Saturday, July 16, 2022

THEATRE ONLINE - NT - Phedre

Phedre (Helen Mirren) has been left alone to rule the kingdom. Her husband Theseus has disappeared whilst on campaign and is presumed dead. Only her step son Hyppolytus ( Dominic Cooper ) wishes to set out to find his Father or discover what has happened to him. His step mother behaves as if she hates Hyppolytus and so he feels he really ought to leave. Be anywhere other than here. The only thing keeping him here is Aricia ( Ruth Negga )  He doesn't realise that Phedre's loathing of him is just an act, that really she is besottedly in love with him. Just when Phedre has unwisely told Hyppolytus what her feelings for him really are, Theseus returns.

Jean Racine's over heated tragedy, is given additional muscularity by the gritty urgency of Ted Hughes's translation. This is fate on steroids. The first act is a demanding one for whoever is playing its lead role. Phedre is being torn apart by the realisation she's in love with her step son. She rails, she wails, she weeps, she curses the gods, curses her families misfortune, curses her misfortune as a woman, blames her maid servant (Margaret Tyzack)  Without an actor with tremendous gifts in vocal and expressive range in this central role, the play can simply become one long and tiresome screech for attention. There's nothing or no one an actor can hide behind. The revered reputation of classic performances of Phedre by Glenda Jackson and Diana Rigg, are then a tough act for anyone to follow.













Unfortunately this production from 2009 as directed by Nicholas Hytner, underlines the limits of Helen Mirren as an actor. Playing cold and aloof queens has apparently become her forte, but Phedre is far from that. Her performance here lacks a lot of the necessary subtlety of emotional light and shade. Phedre, though imperious at times, has also to be a warm person, with whom you can identify. Human, full  blooded, simply failing to hold it all together. Above all, falling in love with ones step son, has to be believable.

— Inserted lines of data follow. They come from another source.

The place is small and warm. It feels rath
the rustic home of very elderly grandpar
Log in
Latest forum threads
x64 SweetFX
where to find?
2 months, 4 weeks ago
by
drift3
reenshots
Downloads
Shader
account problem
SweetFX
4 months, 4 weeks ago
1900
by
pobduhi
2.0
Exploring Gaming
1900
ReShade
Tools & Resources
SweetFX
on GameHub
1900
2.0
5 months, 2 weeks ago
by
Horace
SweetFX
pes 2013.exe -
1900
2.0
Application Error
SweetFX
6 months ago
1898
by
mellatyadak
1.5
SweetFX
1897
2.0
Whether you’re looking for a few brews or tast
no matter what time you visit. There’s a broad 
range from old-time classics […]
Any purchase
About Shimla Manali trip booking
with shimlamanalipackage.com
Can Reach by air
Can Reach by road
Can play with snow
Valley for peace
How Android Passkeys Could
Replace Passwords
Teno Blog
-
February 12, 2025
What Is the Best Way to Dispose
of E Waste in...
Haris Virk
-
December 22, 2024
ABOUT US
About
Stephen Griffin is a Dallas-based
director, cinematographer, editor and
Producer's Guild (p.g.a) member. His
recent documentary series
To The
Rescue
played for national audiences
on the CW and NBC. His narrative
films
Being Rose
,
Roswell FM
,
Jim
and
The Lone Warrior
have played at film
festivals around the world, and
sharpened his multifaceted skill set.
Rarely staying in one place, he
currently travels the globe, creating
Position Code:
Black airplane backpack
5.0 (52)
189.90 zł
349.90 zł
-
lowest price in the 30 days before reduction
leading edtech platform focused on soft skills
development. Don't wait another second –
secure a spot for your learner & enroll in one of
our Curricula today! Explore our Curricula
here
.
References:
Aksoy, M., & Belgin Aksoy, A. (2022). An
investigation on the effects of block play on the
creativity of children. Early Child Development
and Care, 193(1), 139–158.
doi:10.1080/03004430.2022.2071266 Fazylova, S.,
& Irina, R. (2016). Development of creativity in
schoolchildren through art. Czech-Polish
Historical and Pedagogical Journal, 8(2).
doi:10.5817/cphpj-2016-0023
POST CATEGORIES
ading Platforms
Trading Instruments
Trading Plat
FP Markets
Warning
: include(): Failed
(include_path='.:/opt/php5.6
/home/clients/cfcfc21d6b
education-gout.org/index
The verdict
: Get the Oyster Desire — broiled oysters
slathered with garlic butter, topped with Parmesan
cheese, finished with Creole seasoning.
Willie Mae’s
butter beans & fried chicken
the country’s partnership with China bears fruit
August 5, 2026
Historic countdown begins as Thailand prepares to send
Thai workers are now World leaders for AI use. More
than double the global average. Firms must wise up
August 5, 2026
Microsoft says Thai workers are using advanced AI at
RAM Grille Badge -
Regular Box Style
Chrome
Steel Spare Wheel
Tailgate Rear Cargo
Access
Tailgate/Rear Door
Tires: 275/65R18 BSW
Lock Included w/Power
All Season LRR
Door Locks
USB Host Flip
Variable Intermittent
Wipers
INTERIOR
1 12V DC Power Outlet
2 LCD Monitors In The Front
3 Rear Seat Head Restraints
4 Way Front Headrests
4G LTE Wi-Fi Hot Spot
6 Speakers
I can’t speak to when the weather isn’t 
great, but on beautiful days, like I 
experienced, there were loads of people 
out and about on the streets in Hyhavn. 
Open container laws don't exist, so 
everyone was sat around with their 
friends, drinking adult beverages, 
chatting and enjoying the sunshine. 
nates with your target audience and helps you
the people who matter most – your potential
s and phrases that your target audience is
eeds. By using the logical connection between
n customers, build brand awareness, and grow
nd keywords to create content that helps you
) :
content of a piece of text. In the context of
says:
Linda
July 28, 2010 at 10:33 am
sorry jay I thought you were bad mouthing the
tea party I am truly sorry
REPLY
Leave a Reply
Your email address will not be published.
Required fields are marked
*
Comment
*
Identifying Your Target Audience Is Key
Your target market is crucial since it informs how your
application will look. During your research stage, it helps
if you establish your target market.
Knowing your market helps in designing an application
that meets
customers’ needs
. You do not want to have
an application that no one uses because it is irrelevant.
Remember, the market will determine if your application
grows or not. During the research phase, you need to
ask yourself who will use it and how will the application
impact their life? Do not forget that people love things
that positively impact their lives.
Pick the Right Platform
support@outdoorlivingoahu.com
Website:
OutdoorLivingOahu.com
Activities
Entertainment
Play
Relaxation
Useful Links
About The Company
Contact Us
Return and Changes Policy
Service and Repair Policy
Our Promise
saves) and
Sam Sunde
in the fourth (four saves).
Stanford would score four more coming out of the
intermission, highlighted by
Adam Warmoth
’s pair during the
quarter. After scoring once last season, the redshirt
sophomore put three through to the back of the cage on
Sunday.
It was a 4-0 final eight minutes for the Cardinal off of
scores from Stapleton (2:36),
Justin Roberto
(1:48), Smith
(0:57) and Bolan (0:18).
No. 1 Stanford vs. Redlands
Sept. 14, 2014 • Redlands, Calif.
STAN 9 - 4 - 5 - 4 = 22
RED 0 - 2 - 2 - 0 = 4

There is humour, pathos and poetry in the script which she sometimes misses entirely or hurtles over with yet another wailing declamation. It ends up all existing on the same rather exhaustingly fraught level, that I found so jarring I have yet to steel myself to watch beyond the first act. God did I need a break from all that hair tearing and holding of the stomach. Instead of helping you feel for her position, you feel repelled by this emotive barrage. One that strangely reveals her performance as uninhabited and essentially cold at heart.









The staging by Bob Crowley is, I must say, extraordinary. The lighting gives it a sense of Mediterranean sunlight, sky and dramatic shadows. Large slabs of angular stonework, held up by a rocky pillar outcrop far too frequently gripped or leant on by Ms Mirren. An epic stage, for an epic play, lacking a totally epic central performance, unfortunately.